Heath writes of his concern about nationalist rights but his record in office was one of acquiescing to unionist demands for more troops, for internment without trial and then in the aftermath of Bloody Sunday endorsing the beginning of a 30-year cover up of the events on that day.

It is on Ireland and his years as Tory leader that we can see the contradictions and failure of Heath clearly. He sacked his close friend Enoch Powell after his 1968 'Rivers of Blood' speech. The two never spoke again, yet he never really took on his other friends like Chichester Clarke to whom he allowed more troops come to Ireland knowing full well that they would be used to subdue and persecute northern nationalists.

Interestingly the chapter on Ireland in his autobiography gives only a few lines to the talks between republicans and his government. He doesn't seem to realise that like many other British leaders and before and after him he was to make the mistake of trying to cut a deal on Ireland that would exclude republicans.

But Heath's tenure in government was a busy one. We are told his experience of 1930s and wartime Europe filled him with a hatred of dictatorships and fuelled his desire to have Britain in the European Union. He had no problem though with unionist hegemony; with their desire for a militarised police state and then he began a policy of British dictatorship in Ireland, garnished in the polite description of "direct rule".

Heath also allowed the restarting of arms sales to the South African Apartheid regime. Was this not another dictatorship?

After 1975 when Thatcher was elected leader, Heath returned to the backbenches, where he stayed until 2001, capping off 51 years of continuous representation.
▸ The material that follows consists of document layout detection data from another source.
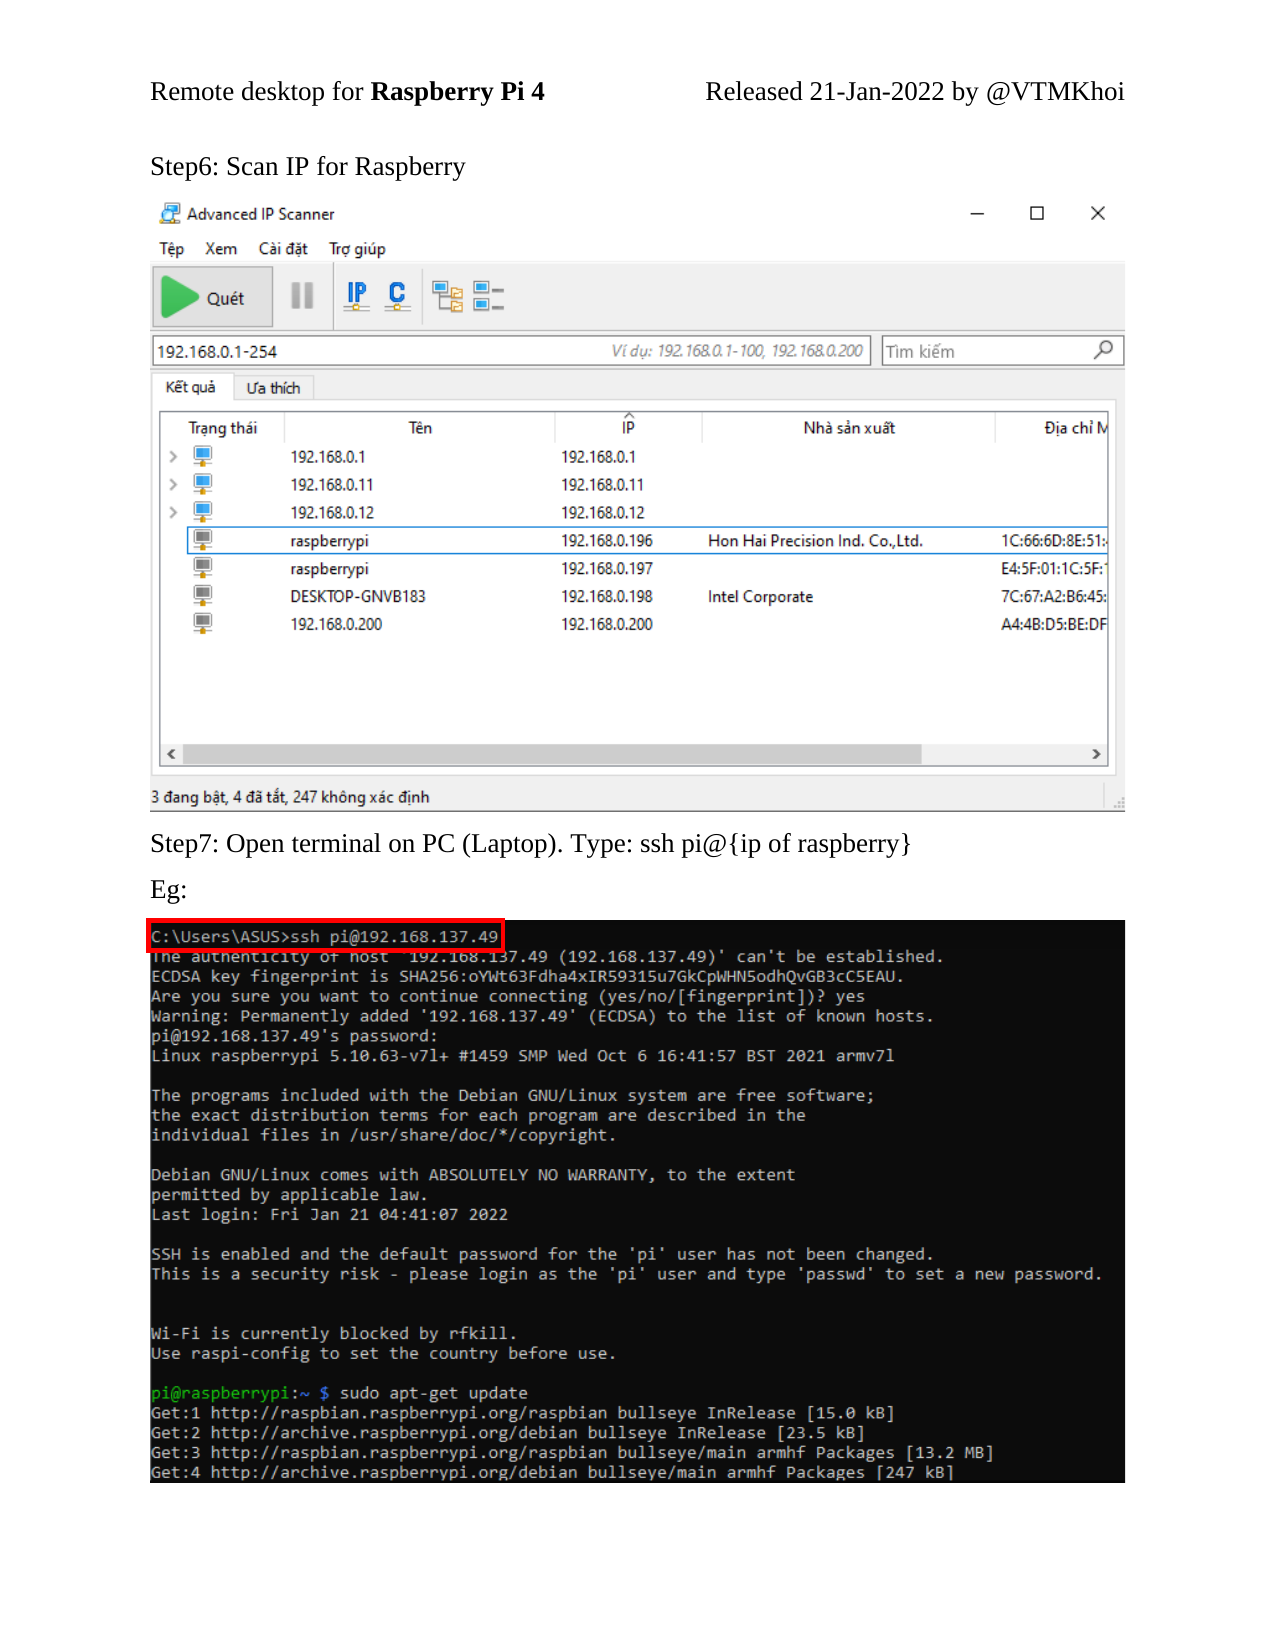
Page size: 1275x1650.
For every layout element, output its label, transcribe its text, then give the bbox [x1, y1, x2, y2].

picture [151, 923, 501, 948]
text Step6: Scan IP for Raspberry [150, 150, 1125, 181]
text Eg: [150, 873, 1125, 920]
picture [150, 920, 1125, 1483]
picture [150, 196, 1125, 812]
text Step7: Open terminal on PC (Laptop). Type: ssh pi@{ip of raspberry} [150, 827, 1125, 858]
In 1997 as 'father of the house' in Westminster he was instrumental in the election of the first woman speaker, Betty Boothroyd.

He remained an outspoken critic of Thatcher and his "rejoice, rejoice" quips after her ousting in 1990 has been given repeated airings in recent days. In 1992 he described her as "rabid and bigoted" with a "minute mind".

He was one of the most regular attending MPs during his time at Westminster, refusing to retire to the Lords, yet did little as Tory leader to cherish democracy not just in Ireland but Britain too.

Heath once described himself as the best friend Ulster ever had. He wasn't a friend of Ulster or Ireland. He was and remained delusional about, not just his role in Ireland but, as a British leader. He might have been a nice man, but he was a bad politician guilty of the very failings to which he claimed to be opposed.